━━━━━ Passage

Today I am going to analyze the MovieLens data sets, which were collected by the GroupLens Research Project at the University of Minnesota through the MovieLens web site.This data set consists of 100,000 ratings from 943 users on 1682 movies, and was released in April 1998. Each user has rated at least 20 movies, and basic demographic information for the users are included in the data set.
The data set has three tables. The table ‘User’ includes basic demographic info such as age and gender; the table ‘Data’ includes ratings; and the table ‘Movies’ includes information for the movies. I merge the three tables together.
users <- read.table('ml-100k/u.user', sep='|')
colnames(users) <- c('user_id', 'age', 'sex', 'occupation', 'zip_code') #Assign column names
ratings <- read.table('ml-100k/u.data', sep='\t')
colnames(ratings) <- c('user_id', 'movie_id', 'rating', 'unix_timestamp')
movies <- fread('ml-100k/u.item', sep='|', select = c(1:5))
colnames(movies) <- c('movie_id', 'title', 'release_date', 'video_release_date', 'imdb_url')
movie_ratings = merge(movies, ratings, by="movie_id")
lens = merge(movie_ratings, users, by="user_id")
Let’s take a look at the distribution of users’ ages.
ggplot(aes(x=age), data=users) + geom_histogram(aes(fill=..count..), binwidth = 5) +
ggtitle("Distribution of users' ages") + xlab('age') +ylab('count of users') +
scale_x_continuous(breaks = seq(0,81,5)) +
scale_fill_gradient("Count", low = "#66CCFF", high = "#003366")
The plot shows that the majority of users are 20 years old to 50 years old. This makes sense because young people are more likely to rate movies than children and older people.
Then I would also like to take a look the distribution of user’s ages by gender.
ggplot(aes(x=age), data=users) + geom_histogram(aes(fill=..count..), binwidth = 5) +
ggtitle("Distribution of users' ages") + xlab('age') +ylab('count of users') +
scale_x_continuous(breaks = seq(0,81,5)) +
scale_fill_gradient("Count", low = "#66CCFF", high = "#003366") +
facet_wrap(~sex, ncol=2)
The graph shows that the number of male users is much higher than that of female users. It may seem strange at first, but it kind of makes sense because this data set was collected in 1998. Back then the Internet was not universal. Some certain groups, such as programmers, might be more active on the Internet than others.
I am interested in comparing ratings by different ages. To easily analyze the data, I put data into eight age groups.
agelabel <- c('0-9', '10-19', '20-29', '30-39', '40-49', '50-59', '60-69', '70-79')
lens$age_group <- cut(lens$age, seq(0,81,10), include.lowest=TRUE, right=FALSE, labels=agelabel)
rating_by_age_group <- lens %>% group_by(age_group) %>% summarise(mean=mean(rating))
ggplot(data=rating_by_age_group, aes(x=age_group, y=mean)) +
geom_bar(stat="identity", fill="#FF6666") +
scale_y_continuous(limits = c(0, 5)) +
ggtitle("Ratings by Age Group") +
ylab("Movie Ratings") +
xlab("Age Groups")

━━━━━━━━━━

Requests:
1 > List the column names that the MovieLens analysis assigns to the users table.
2 > From the MovieLens analysis, reproduce everything from "users <- read.table('ml-100k/u.user', sep='|')" down to "c('user_id', 'movie_id', 'rating', 'unix_timestamp')".
3 > According to the MovieLens analysis, when was the data set released?

━━━━━ Extracted records

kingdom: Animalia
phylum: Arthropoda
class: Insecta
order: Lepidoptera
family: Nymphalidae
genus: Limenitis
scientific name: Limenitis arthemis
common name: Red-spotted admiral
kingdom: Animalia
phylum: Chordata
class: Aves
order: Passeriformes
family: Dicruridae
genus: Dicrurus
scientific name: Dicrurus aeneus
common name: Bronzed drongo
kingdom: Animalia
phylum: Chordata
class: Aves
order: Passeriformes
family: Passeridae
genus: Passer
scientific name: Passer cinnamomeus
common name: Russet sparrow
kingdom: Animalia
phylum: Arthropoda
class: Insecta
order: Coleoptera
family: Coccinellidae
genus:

━━━━━━━━━━

Answers to the exercises:
1 > user_id, age, sex, occupation, zip_code

2 >
users <- read.table('ml-100k/u.user', sep='|')
colnames(users) <- c('user_id', 'age', 'sex', 'occupation', 'zip_code') #Assign column names
ratings <- read.table('ml-100k/u.data', sep='\t')
colnames(ratings) <- c('user_id', 'movie_id', 'rating', 'unix_timestamp')

3 > In April 1998.